割り切りがたや効率主義の欧米のゲームと違って、シミュレーションゲームや乗り物ゲームであれば期待されないであろうストーリーにまで力を注いだ努力作であった、さすがバンナム、歴史ある大手ゲームメーカーと言ったところである。

本題に入るが名前も当然のごとくアルファベットだからとにかく頭に入ってこない。歳を取ると働き先でも何かの集まりでも最初は人の名前を憶えるのが大変で新しく会う人なんかは人の名前と顔が一致しなくなる、ましてや外国人になると尚更だ。イージーモードとは言えそこそこの時間をかけ一通りクリアした今となっても登場人物の名前は良く覚えていない。

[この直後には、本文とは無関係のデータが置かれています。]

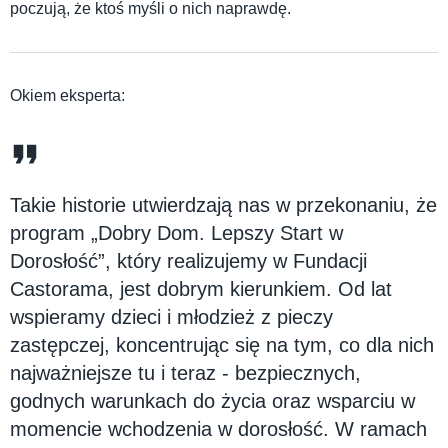
poczują, że ktoś myśli o nich naprawdę.
Okiem eksperta:
Takie historie utwierdzają nas w przekonaniu, że
program „Dobry Dom. Lepszy Start w
Dorosłość”, który realizujemy w Fundacji
Castorama, jest dobrym kierunkiem. Od lat
wspieramy dzieci i młodzież z pieczy
zastępczej, koncentrując się na tym, co dla nich
najważniejsze tu i teraz - bezpiecznych,
godnych warunkach do życia oraz wsparciu w
momencie wchodzenia w dorosłość. W ramach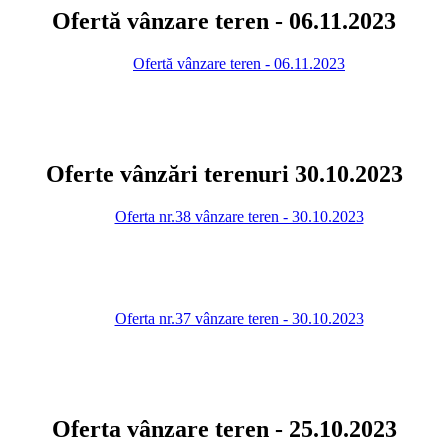
Ofertă vânzare teren - 06.11.2023
Ofertă vânzare teren - 06.11.2023
Oferte vânzări terenuri 30.10.2023
Oferta nr.38 vânzare teren - 30.10.2023
Oferta nr.37 vânzare teren - 30.10.2023
Oferta vânzare teren - 25.10.2023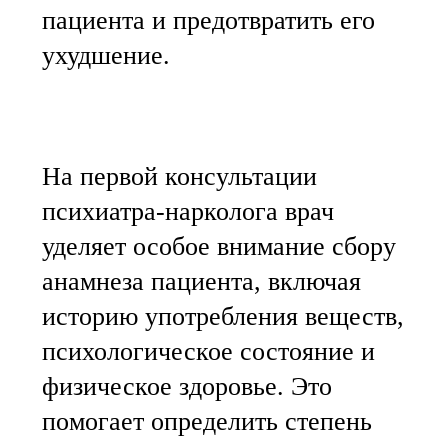
пациента и предотвратить его
ухудшение.
На первой консультации
психиатра-нарколога врач
уделяет особое внимание сбору
анамнеза пациента, включая
историю употребления веществ,
психологическое состояние и
физическое здоровье. Это
помогает определить степень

結論としては死んだと思われた娘は生きていたというハッピーエンドだったのだが、個人的には戦争の現実や悲惨さ、より濃密な人間ドラマを描くため、娘は戦争で亡くなった設定にした方が良かったと思うのだが、この作品は対象年齢が全年齢だったり、国によっては10代前半以上と、若年層から遊べることを考えて作られている為に、リアルだったり残酷だったり、トラウマになるストーリー設定は難しいのだろう。

戦争のリアリティや人間の残酷さをぼやかすことが良いのか悪いのかについてはここでは議論はしないが、どん底からのハッピーエンドというのは安心は出来るが面白くない、つまり印象や思い出に残らない。

むしろこれは本作のシナリオライターが直面してきた葛藤かもしれないね。本当はリアルで残酷な戦場を描きたい、しかしゲーム業界や会社や市場の縛りがそれを許さない。折衷案を模索したなかで出来上がったのが陳腐なストーリーであり、見方を変えると規制に縛られた表現者の残酷さを表しているとも言えるわけで、その点に関しては表現者の置かれた現実を見事に表現したと言える。